TO DO
Copy the following lines word for word, changing nothing.

DATASET

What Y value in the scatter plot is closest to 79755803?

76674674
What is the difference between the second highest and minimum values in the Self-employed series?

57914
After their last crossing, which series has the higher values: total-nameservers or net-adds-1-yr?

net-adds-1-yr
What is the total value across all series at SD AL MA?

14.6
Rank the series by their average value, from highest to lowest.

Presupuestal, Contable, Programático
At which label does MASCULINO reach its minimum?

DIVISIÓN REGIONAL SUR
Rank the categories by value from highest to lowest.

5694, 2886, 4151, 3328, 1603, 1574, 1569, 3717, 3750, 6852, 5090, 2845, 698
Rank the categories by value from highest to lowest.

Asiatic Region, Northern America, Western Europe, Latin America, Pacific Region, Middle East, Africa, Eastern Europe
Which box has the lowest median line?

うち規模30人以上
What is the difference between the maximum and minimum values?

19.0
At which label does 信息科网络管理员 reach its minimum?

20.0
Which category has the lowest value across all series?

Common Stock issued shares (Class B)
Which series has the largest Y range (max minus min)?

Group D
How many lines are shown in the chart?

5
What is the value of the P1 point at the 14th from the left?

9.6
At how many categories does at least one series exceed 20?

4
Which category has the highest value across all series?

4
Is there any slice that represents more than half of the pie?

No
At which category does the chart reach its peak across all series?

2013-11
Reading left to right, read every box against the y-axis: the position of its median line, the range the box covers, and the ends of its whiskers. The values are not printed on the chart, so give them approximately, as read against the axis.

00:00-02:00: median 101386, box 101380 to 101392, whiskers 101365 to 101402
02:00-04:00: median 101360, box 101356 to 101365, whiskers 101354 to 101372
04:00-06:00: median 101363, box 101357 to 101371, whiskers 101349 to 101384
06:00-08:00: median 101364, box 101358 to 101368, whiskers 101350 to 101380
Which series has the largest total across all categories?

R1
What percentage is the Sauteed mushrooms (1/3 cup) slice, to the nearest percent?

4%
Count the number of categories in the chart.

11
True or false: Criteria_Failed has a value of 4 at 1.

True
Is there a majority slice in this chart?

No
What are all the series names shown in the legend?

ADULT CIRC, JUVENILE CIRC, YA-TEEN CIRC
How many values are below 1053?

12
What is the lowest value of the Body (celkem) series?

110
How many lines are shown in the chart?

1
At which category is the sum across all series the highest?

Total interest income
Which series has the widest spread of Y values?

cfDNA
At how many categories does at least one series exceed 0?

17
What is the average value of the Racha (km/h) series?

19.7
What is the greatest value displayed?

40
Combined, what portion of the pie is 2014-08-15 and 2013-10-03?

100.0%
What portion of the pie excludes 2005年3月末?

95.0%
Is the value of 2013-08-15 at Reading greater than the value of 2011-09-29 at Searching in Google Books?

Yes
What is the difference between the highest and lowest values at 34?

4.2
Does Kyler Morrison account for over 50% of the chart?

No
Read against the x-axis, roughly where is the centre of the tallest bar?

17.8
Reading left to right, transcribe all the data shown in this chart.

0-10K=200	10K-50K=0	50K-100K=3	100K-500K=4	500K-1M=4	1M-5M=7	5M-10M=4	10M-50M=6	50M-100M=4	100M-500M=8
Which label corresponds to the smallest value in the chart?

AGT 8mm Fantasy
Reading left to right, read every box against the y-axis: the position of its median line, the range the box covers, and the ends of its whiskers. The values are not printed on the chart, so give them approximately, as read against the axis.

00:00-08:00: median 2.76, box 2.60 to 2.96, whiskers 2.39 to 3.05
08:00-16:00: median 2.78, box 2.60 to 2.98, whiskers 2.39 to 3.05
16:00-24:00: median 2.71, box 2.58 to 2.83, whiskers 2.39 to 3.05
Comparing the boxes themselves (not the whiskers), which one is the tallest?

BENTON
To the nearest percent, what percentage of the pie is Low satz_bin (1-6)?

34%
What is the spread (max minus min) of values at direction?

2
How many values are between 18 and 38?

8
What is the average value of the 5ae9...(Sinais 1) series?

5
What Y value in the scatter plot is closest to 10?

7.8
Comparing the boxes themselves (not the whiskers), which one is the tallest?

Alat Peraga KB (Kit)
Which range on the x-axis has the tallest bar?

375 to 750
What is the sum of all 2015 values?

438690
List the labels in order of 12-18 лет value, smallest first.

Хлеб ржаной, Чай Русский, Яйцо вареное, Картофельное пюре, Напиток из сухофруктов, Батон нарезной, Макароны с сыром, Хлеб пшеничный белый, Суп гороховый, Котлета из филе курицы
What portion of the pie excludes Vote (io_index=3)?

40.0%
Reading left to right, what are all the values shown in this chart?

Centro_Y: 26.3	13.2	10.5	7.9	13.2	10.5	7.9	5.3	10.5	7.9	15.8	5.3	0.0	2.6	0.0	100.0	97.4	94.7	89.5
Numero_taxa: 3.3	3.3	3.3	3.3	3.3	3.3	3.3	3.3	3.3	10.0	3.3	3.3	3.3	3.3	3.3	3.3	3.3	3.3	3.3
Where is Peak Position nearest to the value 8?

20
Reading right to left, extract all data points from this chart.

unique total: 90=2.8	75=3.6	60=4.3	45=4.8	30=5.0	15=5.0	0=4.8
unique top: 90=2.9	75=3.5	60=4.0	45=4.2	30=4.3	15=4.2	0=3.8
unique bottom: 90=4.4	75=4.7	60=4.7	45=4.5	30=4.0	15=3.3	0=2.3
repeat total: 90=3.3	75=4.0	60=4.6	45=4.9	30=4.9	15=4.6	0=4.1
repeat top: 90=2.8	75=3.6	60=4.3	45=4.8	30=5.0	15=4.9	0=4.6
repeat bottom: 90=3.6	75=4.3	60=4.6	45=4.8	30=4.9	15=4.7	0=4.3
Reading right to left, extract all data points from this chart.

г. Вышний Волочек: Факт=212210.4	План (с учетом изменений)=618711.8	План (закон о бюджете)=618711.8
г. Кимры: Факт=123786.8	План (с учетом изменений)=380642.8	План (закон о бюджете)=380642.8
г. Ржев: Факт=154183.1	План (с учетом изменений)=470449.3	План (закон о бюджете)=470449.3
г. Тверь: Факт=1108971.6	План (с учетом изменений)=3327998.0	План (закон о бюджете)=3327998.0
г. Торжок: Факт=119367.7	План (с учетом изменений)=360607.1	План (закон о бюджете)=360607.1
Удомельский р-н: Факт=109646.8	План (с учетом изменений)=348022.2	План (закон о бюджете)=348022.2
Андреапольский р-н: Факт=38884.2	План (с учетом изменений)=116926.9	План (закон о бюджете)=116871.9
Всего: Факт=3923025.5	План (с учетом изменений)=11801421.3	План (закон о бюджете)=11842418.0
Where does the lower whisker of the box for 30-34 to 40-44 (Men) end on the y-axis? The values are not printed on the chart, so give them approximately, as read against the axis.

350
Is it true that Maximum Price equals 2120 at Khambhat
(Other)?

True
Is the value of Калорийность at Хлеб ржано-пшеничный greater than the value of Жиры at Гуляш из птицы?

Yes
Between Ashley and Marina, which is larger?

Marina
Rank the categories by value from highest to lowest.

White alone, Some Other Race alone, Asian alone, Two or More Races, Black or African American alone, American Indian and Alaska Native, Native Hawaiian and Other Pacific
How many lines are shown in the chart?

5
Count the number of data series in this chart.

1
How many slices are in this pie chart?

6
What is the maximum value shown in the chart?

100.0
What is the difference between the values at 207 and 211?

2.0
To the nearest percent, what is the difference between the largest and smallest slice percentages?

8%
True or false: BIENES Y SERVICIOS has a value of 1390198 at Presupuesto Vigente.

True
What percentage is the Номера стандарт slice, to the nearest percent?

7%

SOLUTION TO THIS EXERCISE
What Y value in the scatter plot is closest to 79755803?

76674674
What is the difference between the second highest and minimum values in the Self-employed series?

57914
After their last crossing, which series has the higher values: total-nameservers or net-adds-1-yr?

net-adds-1-yr
What is the total value across all series at SD AL MA?

14.6
Rank the series by their average value, from highest to lowest.

Presupuestal, Contable, Programático
At which label does MASCULINO reach its minimum?

DIVISIÓN REGIONAL SUR
Rank the categories by value from highest to lowest.

5694, 2886, 4151, 3328, 1603, 1574, 1569, 3717, 3750, 6852, 5090, 2845, 698
Rank the categories by value from highest to lowest.

Asiatic Region, Northern America, Western Europe, Latin America, Pacific Region, Middle East, Africa, Eastern Europe
Which box has the lowest median line?

うち規模30人以上
What is the difference between the maximum and minimum values?

19.0
At which label does 信息科网络管理员 reach its minimum?

20.0
Which category has the lowest value across all series?

Common Stock issued shares (Class B)
Which series has the largest Y range (max minus min)?

Group D
How many lines are shown in the chart?

5
What is the value of the P1 point at the 14th from the left?

9.6
At how many categories does at least one series exceed 20?

4
Which category has the highest value across all series?

4
Is there any slice that represents more than half of the pie?

No
At which category does the chart reach its peak across all series?

2013-11
Reading left to right, read every box against the y-axis: the position of its median line, the range the box covers, and the ends of its whiskers. The values are not printed on the chart, so give them approximately, as read against the axis.

00:00-02:00: median 101386, box 101380 to 101392, whiskers 101365 to 101402
02:00-04:00: median 101360, box 101356 to 101365, whiskers 101354 to 101372
04:00-06:00: median 101363, box 101357 to 101371, whiskers 101349 to 101384
06:00-08:00: median 101364, box 101358 to 101368, whiskers 101350 to 101380
Which series has the largest total across all categories?

R1
What percentage is the Sauteed mushrooms (1/3 cup) slice, to the nearest percent?

4%
Count the number of categories in the chart.

11
True or false: Criteria_Failed has a value of 4 at 1.

True
Is there a majority slice in this chart?

No
What are all the series names shown in the legend?

ADULT CIRC, JUVENILE CIRC, YA-TEEN CIRC
How many values are below 1053?

12
What is the lowest value of the Body (celkem) series?

110
How many lines are shown in the chart?

1
At which category is the sum across all series the highest?

Total interest income
Which series has the widest spread of Y values?

cfDNA
At how many categories does at least one series exceed 0?

17
What is the average value of the Racha (km/h) series?

19.7
What is the greatest value displayed?

40
Combined, what portion of the pie is 2014-08-15 and 2013-10-03?

100.0%
What portion of the pie excludes 2005年3月末?

95.0%
Is the value of 2013-08-15 at Reading greater than the value of 2011-09-29 at Searching in Google Books?

Yes
What is the difference between the highest and lowest values at 34?

4.2
Does Kyler Morrison account for over 50% of the chart?

No
Read against the x-axis, roughly where is the centre of the tallest bar?

17.8
Reading left to right, transcribe all the data shown in this chart.

0-10K=200	10K-50K=0	50K-100K=3	100K-500K=4	500K-1M=4	1M-5M=7	5M-10M=4	10M-50M=6	50M-100M=4	100M-500M=8
Which label corresponds to the smallest value in the chart?

AGT 8mm Fantasy
Reading left to right, read every box against the y-axis: the position of its median line, the range the box covers, and the ends of its whiskers. The values are not printed on the chart, so give them approximately, as read against the axis.

00:00-08:00: median 2.76, box 2.60 to 2.96, whiskers 2.39 to 3.05
08:00-16:00: median 2.78, box 2.60 to 2.98, whiskers 2.39 to 3.05
16:00-24:00: median 2.71, box 2.58 to 2.83, whiskers 2.39 to 3.05
Comparing the boxes themselves (not the whiskers), which one is the tallest?

BENTON
To the nearest percent, what percentage of the pie is Low satz_bin (1-6)?

34%
What is the spread (max minus min) of values at direction?

2
How many values are between 18 and 38?

8
What is the average value of the 5ae9...(Sinais 1) series?

5
What Y value in the scatter plot is closest to 10?

7.8
Comparing the boxes themselves (not the whiskers), which one is the tallest?

Alat Peraga KB (Kit)
Which range on the x-axis has the tallest bar?

375 to 750
What is the sum of all 2015 values?

438690
List the labels in order of 12-18 лет value, smallest first.

Хлеб ржаной, Чай Русский, Яйцо вареное, Картофельное пюре, Напиток из сухофруктов, Батон нарезной, Макароны с сыром, Хлеб пшеничный белый, Суп гороховый, Котлета из филе курицы
What portion of the pie excludes Vote (io_index=3)?

40.0%
Reading left to right, what are all the values shown in this chart?

Centro_Y: 26.3	13.2	10.5	7.9	13.2	10.5	7.9	5.3	10.5	7.9	15.8	5.3	0.0	2.6	0.0	100.0	97.4	94.7	89.5
Numero_taxa: 3.3	3.3	3.3	3.3	3.3	3.3	3.3	3.3	3.3	10.0	3.3	3.3	3.3	3.3	3.3	3.3	3.3	3.3	3.3
Where is Peak Position nearest to the value 8?

20
Reading right to left, extract all data points from this chart.

unique total: 90=2.8	75=3.6	60=4.3	45=4.8	30=5.0	15=5.0	0=4.8
unique top: 90=2.9	75=3.5	60=4.0	45=4.2	30=4.3	15=4.2	0=3.8
unique bottom: 90=4.4	75=4.7	60=4.7	45=4.5	30=4.0	15=3.3	0=2.3
repeat total: 90=3.3	75=4.0	60=4.6	45=4.9	30=4.9	15=4.6	0=4.1
repeat top: 90=2.8	75=3.6	60=4.3	45=4.8	30=5.0	15=4.9	0=4.6
repeat bottom: 90=3.6	75=4.3	60=4.6	45=4.8	30=4.9	15=4.7	0=4.3
Reading right to left, extract all data points from this chart.

г. Вышний Волочек: Факт=212210.4	План (с учетом изменений)=618711.8	План (закон о бюджете)=618711.8
г. Кимры: Факт=123786.8	План (с учетом изменений)=380642.8	План (закон о бюджете)=380642.8
г. Ржев: Факт=154183.1	План (с учетом изменений)=470449.3	План (закон о бюджете)=470449.3
г. Тверь: Факт=1108971.6	План (с учетом изменений)=3327998.0	План (закон о бюджете)=3327998.0
г. Торжок: Факт=119367.7	План (с учетом изменений)=360607.1	План (закон о бюджете)=360607.1
Удомельский р-н: Факт=109646.8	План (с учетом изменений)=348022.2	План (закон о бюджете)=348022.2
Андреапольский р-н: Факт=38884.2	План (с учетом изменений)=116926.9	План (закон о бюджете)=116871.9
Всего: Факт=3923025.5	План (с учетом изменений)=11801421.3	План (закон о бюджете)=11842418.0
Where does the lower whisker of the box for 30-34 to 40-44 (Men) end on the y-axis? The values are not printed on the chart, so give them approximately, as read against the axis.

350
Is it true that Maximum Price equals 2120 at Khambhat
(Other)?

True
Is the value of Калорийность at Хлеб ржано-пшеничный greater than the value of Жиры at Гуляш из птицы?

Yes
Between Ashley and Marina, which is larger?

Marina
Rank the categories by value from highest to lowest.

White alone, Some Other Race alone, Asian alone, Two or More Races, Black or African American alone, American Indian and Alaska Native, Native Hawaiian and Other Pacific
How many lines are shown in the chart?

5
Count the number of data series in this chart.

1
How many slices are in this pie chart?

6
What is the maximum value shown in the chart?

100.0
What is the difference between the values at 207 and 211?

2.0
To the nearest percent, what is the difference between the largest and smallest slice percentages?

8%
True or false: BIENES Y SERVICIOS has a value of 1390198 at Presupuesto Vigente.

True
What percentage is the Номера стандарт slice, to the nearest percent?

7%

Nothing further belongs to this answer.